**Excerpt provided:**

2
\$\begingroup\$

I am working on a buck converter on a PCB. I would like to run some LTSpice simulations to see the impact of the parasitic inductances and resistances of the traces and coupling capacitances.

Is there any where I can find a very rough ballpark model with values for this? It doesn't need to be specific to my layout. Just any good PCB buck converter design that has measured the parasitic so I can see the effect on my design?

Again, I know this is highly subjective based on the layout but if there is a sample buck converter PCB layout somewhere, where someone has measured these, that would be great.

\$\endgroup\$
5
  • \$\begingroup\$ How are you modelling component parasitics? \$\endgroup\$
    – Andy aka
    Commented Aug 30, 2023 at 12:44
  • \$\begingroup\$ @Andyaka Plan is to have a lumped element model to add to my buck circuit on LTSpice. I just need some very very ballpark figures for these lumped elements - for example series resistance between driver and inductor, inductance, coupling caps. I have no idea what these values are even in the range of. \$\endgroup\$
    – muosac
    Commented Aug 30, 2023 at 13:53
  • \$\begingroup\$ You haven't answered my question. \$\endgroup\$
    – Andy aka
    Commented Aug 30, 2023 at 14:52
  • \$\begingroup\$ Using manufacturer provided models. Does that answer your question? \$\endgroup\$
    – muosac
    Commented Aug 30, 2023 at 17:40
  • \$\begingroup\$ Have you checked to see how much more the parasitics in the components models are when compared to PCB inductance and capacitance? \$\endgroup\$
    – Andy aka
    Commented Aug 30, 2023 at 18:09

1 Answer 1

1
\$\begingroup\$

For starters: trace, pin, via, pad, component body, etc. lengths correspond to about 0.5 nH per mm of length. This is basically μ0 times a geometric constant (typically 0.2-0.5). It's lesser where conductors are wide and low (above the substrate/plane), and greater when narrower and higher.

**Your task:** Transcribe the part of the buck converter post between "I am working" and "on my design?", inclusive, keeping every word and mark unchanged.

Extracted records:
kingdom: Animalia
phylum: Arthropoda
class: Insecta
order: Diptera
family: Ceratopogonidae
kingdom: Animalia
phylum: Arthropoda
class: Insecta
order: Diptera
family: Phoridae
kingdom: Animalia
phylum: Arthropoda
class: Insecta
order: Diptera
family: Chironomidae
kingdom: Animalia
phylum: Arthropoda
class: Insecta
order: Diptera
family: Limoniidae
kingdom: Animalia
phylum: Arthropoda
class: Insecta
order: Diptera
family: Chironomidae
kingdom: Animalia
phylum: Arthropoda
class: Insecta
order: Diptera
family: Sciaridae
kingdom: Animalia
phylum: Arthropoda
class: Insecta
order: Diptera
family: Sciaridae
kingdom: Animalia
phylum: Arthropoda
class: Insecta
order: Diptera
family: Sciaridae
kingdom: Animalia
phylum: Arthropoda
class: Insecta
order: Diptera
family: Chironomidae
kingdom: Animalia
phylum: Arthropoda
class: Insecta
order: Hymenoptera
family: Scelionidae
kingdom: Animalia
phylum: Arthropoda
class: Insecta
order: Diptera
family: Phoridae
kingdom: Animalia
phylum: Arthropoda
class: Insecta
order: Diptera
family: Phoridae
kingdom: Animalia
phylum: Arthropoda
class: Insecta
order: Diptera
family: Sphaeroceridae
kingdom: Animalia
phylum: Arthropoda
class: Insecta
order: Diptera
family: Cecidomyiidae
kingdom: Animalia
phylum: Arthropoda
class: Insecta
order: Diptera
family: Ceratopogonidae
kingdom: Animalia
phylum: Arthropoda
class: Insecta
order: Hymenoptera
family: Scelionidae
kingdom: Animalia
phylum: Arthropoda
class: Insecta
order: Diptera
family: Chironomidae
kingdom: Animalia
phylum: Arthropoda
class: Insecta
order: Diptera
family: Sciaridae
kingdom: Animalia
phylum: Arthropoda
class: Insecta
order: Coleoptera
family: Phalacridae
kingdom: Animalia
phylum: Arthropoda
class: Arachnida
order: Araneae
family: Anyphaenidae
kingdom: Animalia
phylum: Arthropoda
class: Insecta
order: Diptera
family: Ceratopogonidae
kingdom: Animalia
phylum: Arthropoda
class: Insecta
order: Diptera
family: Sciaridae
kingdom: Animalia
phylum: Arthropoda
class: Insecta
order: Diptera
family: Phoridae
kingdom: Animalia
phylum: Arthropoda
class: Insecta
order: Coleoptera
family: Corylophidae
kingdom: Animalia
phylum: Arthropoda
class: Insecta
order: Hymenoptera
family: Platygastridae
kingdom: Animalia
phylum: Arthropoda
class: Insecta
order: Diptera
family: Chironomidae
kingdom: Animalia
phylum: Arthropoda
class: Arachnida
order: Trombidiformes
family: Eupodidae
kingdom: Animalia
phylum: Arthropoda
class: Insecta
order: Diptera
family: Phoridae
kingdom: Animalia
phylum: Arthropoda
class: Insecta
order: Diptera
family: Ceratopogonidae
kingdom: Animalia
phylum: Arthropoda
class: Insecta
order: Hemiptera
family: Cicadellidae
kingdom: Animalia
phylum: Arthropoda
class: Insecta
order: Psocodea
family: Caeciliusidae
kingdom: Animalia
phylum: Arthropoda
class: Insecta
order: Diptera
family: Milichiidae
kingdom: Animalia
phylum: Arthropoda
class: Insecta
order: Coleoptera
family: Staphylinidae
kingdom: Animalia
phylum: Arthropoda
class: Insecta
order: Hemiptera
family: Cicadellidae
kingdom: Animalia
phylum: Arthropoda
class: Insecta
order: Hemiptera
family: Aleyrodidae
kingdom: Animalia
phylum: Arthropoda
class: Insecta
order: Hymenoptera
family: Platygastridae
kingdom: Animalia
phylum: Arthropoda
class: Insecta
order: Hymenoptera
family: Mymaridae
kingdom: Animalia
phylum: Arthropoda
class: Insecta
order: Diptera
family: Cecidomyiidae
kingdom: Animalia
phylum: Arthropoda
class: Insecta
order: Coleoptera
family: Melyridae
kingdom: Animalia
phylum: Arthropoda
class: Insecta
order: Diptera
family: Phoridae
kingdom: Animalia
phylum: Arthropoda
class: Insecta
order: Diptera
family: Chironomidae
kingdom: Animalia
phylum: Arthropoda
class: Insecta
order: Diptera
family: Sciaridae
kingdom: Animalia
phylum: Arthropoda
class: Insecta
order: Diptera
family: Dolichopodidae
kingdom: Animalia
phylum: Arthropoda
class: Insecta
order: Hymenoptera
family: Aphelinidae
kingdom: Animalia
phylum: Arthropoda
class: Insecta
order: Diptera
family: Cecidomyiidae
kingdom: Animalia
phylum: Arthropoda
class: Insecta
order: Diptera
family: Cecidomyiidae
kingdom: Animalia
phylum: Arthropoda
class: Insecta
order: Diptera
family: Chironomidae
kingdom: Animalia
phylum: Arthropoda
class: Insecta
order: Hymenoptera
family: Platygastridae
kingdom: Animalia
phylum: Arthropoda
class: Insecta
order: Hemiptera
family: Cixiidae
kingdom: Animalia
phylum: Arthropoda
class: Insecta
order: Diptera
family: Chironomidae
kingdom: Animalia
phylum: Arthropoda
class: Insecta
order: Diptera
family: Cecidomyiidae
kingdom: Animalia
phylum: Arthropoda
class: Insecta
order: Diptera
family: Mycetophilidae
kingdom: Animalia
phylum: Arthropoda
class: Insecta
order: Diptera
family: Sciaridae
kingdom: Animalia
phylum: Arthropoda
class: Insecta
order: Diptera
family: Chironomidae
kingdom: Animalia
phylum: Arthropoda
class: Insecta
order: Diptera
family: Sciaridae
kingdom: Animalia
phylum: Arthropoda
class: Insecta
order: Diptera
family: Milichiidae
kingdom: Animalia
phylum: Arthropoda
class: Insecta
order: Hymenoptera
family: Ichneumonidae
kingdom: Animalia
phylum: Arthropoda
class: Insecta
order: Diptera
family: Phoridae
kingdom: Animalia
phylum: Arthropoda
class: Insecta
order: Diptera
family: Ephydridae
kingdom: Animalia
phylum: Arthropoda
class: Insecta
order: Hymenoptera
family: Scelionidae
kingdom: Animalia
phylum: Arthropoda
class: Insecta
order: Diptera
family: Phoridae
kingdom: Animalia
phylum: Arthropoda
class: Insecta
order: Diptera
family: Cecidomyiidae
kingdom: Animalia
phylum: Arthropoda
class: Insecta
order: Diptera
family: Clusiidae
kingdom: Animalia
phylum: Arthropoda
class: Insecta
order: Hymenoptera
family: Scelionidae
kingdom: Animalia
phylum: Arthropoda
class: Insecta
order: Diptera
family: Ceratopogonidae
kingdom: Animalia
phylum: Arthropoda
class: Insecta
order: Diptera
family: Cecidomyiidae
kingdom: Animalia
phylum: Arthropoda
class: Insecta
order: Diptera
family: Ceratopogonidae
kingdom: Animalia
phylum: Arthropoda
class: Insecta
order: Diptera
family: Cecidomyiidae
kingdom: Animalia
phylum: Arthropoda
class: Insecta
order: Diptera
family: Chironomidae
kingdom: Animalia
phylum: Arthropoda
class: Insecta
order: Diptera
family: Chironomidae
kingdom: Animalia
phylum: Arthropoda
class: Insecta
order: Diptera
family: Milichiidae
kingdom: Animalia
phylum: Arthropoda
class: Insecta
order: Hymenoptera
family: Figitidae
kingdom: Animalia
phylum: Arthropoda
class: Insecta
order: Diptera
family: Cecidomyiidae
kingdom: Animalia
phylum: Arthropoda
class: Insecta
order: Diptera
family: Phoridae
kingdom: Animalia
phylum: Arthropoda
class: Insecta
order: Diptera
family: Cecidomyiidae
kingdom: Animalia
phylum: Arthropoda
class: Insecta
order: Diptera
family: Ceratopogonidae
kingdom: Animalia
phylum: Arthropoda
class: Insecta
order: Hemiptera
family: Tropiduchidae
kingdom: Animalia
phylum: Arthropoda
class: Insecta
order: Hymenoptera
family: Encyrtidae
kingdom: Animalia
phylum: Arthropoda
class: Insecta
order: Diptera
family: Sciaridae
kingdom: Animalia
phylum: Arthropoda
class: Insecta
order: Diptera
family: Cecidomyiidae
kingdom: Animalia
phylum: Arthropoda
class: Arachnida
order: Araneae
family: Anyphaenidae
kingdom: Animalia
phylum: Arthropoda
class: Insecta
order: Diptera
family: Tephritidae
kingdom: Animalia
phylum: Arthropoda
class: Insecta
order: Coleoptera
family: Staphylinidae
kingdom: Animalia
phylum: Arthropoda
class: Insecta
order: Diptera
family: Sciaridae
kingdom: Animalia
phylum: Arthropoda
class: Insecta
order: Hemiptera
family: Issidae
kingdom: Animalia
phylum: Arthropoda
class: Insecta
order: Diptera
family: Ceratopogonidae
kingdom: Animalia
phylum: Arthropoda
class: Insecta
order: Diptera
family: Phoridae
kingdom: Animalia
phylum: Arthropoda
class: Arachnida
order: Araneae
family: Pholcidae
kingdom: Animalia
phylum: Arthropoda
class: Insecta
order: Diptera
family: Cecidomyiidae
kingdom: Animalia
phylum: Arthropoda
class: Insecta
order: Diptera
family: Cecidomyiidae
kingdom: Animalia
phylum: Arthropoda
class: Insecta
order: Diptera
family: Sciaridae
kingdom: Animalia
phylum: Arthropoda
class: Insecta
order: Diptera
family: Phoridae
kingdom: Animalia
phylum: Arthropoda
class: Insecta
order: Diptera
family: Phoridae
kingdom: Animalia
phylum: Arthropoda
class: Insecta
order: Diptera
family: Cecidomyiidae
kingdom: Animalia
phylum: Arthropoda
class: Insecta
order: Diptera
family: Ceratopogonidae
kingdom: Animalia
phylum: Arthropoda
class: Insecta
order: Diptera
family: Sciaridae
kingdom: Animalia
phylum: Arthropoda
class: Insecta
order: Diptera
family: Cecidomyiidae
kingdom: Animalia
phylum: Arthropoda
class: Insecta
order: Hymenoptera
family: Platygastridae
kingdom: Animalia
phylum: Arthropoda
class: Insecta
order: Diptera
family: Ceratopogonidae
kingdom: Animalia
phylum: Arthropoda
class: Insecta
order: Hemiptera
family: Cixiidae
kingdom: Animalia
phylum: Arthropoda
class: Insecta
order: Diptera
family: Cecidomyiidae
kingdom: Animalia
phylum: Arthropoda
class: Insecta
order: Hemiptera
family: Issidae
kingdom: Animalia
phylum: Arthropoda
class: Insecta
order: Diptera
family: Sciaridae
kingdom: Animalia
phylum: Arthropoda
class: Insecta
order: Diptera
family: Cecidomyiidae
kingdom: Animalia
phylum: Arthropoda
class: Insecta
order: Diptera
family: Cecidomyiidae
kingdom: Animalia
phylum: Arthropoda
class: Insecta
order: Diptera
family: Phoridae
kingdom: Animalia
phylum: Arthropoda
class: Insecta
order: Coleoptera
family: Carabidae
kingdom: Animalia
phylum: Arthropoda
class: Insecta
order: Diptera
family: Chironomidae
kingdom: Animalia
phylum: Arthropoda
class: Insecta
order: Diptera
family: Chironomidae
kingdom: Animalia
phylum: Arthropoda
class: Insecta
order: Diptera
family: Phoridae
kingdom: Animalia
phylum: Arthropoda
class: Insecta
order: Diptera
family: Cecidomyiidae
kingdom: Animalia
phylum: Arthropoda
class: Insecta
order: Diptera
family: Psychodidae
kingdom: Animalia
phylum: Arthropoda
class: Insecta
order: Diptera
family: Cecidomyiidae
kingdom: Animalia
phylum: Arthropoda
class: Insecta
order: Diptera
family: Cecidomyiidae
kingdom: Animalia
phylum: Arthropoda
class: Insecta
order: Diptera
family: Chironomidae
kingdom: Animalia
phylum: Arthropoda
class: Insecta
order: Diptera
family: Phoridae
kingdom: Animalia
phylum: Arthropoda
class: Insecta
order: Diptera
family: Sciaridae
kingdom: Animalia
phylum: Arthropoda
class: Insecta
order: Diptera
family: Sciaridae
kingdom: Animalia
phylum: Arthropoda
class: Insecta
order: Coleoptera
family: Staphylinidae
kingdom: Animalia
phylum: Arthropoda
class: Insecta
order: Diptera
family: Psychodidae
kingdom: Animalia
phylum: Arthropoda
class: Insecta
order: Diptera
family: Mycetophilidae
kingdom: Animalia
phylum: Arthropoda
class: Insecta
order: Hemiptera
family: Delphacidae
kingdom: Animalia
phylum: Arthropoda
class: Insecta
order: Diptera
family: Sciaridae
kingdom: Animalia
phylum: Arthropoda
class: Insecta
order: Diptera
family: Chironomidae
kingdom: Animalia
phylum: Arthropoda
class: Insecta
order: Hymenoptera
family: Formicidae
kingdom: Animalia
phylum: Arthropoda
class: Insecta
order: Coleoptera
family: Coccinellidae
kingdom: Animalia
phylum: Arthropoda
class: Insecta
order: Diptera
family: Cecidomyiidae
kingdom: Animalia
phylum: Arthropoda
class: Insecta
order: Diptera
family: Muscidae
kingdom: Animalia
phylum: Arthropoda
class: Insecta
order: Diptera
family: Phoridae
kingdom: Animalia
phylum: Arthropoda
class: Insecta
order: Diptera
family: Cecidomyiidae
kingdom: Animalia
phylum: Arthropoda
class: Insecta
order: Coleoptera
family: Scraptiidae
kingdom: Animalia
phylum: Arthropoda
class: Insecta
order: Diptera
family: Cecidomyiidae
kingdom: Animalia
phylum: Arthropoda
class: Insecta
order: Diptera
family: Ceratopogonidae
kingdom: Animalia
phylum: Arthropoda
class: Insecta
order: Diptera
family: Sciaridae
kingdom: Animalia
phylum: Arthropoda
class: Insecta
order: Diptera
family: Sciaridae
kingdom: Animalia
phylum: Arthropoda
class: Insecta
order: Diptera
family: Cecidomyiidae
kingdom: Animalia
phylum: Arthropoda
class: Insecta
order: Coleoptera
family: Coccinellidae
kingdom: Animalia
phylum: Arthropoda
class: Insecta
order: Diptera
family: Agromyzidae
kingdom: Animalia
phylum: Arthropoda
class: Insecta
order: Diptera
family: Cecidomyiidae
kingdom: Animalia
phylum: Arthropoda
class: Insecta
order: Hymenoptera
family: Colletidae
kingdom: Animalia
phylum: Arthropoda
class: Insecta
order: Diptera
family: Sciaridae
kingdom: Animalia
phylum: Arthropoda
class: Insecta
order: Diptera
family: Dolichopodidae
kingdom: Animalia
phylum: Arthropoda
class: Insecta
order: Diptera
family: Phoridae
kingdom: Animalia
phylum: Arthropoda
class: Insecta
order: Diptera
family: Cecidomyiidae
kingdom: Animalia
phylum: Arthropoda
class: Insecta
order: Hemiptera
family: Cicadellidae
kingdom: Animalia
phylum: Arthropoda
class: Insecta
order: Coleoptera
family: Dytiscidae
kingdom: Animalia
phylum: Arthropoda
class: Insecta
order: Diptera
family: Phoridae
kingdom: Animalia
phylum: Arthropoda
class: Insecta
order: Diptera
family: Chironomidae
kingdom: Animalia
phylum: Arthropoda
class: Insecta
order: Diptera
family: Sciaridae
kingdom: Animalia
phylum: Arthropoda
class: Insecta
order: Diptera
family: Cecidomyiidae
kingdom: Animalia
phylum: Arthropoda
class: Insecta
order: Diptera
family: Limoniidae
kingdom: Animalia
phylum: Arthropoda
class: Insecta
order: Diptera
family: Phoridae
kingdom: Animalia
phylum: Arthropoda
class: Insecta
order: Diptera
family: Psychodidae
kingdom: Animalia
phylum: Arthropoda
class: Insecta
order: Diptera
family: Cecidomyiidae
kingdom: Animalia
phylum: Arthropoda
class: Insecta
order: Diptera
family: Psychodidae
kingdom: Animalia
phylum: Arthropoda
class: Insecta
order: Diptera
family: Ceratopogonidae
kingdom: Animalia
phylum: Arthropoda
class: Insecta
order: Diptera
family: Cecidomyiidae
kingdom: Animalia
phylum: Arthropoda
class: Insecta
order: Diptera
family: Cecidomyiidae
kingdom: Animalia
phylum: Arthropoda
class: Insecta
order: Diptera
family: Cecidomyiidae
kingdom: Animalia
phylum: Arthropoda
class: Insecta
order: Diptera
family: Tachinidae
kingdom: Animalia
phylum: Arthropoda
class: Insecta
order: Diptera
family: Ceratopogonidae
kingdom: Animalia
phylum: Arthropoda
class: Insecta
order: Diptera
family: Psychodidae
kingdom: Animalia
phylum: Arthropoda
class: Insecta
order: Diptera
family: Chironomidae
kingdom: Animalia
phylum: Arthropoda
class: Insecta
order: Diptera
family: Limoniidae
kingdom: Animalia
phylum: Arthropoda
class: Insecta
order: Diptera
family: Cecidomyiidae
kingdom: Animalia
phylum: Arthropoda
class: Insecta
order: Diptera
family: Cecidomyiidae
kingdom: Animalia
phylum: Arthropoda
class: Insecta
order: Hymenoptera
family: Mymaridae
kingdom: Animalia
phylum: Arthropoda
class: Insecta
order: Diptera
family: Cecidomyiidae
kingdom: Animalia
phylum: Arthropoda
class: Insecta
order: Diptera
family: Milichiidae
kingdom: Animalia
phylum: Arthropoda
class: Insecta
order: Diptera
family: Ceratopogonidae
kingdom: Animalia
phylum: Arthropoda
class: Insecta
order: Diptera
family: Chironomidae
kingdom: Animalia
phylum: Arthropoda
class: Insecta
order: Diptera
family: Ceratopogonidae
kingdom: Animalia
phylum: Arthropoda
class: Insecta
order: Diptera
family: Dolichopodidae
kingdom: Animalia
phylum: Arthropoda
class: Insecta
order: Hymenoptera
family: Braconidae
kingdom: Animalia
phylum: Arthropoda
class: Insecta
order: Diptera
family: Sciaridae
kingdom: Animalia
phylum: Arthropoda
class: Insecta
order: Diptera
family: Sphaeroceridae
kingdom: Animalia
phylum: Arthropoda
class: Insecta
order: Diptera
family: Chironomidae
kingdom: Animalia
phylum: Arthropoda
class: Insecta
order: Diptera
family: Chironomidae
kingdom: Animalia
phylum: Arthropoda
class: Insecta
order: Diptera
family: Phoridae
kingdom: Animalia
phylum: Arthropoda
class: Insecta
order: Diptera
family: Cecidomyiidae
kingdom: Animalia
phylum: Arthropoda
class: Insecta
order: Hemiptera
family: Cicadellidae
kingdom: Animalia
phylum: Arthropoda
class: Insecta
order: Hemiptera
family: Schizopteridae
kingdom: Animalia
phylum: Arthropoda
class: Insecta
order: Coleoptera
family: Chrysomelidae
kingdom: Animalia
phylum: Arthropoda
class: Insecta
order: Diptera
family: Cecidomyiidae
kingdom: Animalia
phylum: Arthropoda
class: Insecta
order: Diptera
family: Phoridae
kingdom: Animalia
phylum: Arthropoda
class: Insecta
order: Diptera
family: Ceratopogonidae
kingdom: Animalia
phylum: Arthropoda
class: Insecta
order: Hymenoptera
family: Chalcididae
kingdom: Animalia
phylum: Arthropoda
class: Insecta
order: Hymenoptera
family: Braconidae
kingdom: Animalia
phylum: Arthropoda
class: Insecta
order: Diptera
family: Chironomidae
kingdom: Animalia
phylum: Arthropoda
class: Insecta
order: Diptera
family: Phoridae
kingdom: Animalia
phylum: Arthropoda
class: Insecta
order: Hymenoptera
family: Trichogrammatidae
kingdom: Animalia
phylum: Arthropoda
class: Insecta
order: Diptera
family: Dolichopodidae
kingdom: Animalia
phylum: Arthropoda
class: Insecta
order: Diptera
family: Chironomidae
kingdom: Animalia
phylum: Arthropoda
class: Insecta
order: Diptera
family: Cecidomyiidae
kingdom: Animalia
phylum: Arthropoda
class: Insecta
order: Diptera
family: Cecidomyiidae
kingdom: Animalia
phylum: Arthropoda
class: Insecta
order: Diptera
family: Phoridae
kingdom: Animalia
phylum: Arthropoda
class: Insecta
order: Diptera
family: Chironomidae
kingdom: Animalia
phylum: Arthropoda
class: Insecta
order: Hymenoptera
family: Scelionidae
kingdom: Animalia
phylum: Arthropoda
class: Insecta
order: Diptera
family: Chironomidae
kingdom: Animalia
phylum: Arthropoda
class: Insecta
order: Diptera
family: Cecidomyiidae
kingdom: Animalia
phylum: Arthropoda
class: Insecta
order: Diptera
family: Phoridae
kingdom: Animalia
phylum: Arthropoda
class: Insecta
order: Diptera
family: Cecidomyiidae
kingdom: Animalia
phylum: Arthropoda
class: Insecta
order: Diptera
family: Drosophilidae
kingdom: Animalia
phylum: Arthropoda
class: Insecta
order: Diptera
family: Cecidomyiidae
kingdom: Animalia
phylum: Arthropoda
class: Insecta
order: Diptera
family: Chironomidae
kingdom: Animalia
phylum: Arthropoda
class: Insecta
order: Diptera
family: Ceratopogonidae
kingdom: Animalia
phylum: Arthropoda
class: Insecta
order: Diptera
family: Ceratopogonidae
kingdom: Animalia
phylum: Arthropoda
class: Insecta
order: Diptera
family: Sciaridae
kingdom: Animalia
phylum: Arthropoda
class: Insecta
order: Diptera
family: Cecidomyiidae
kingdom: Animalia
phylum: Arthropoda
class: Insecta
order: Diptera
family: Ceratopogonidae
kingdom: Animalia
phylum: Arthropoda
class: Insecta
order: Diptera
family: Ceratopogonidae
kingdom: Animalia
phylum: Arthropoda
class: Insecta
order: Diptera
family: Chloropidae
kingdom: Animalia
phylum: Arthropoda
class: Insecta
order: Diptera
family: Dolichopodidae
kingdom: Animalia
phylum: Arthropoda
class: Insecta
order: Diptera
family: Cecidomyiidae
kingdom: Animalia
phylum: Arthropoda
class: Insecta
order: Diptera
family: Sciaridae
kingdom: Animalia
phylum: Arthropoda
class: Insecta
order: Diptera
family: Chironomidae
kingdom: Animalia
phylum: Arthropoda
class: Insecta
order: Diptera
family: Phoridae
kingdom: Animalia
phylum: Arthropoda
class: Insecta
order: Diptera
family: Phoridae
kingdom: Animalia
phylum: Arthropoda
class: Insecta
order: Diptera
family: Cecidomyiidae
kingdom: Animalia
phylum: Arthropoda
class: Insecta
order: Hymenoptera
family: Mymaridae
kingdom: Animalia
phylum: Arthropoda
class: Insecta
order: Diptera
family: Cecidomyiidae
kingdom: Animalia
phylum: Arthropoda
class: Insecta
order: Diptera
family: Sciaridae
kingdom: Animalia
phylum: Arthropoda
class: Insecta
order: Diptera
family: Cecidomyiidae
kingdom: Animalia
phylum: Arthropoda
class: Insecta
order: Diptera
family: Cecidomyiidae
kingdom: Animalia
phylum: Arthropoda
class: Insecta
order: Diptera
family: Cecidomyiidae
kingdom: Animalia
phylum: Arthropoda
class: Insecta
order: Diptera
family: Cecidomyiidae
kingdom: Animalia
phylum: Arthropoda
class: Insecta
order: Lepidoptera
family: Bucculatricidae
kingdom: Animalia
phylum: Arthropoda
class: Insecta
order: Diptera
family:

**Finished exercise:**
I am working on a buck converter on a PCB. I would like to run some LTSpice simulations to see the impact of the parasitic inductances and resistances of the traces and coupling capacitances.

Is there any where I can find a very rough ballpark model with values for this? It doesn't need to be specific to my layout. Just any good PCB buck converter design that has measured the parasitic so I can see the effect on my design?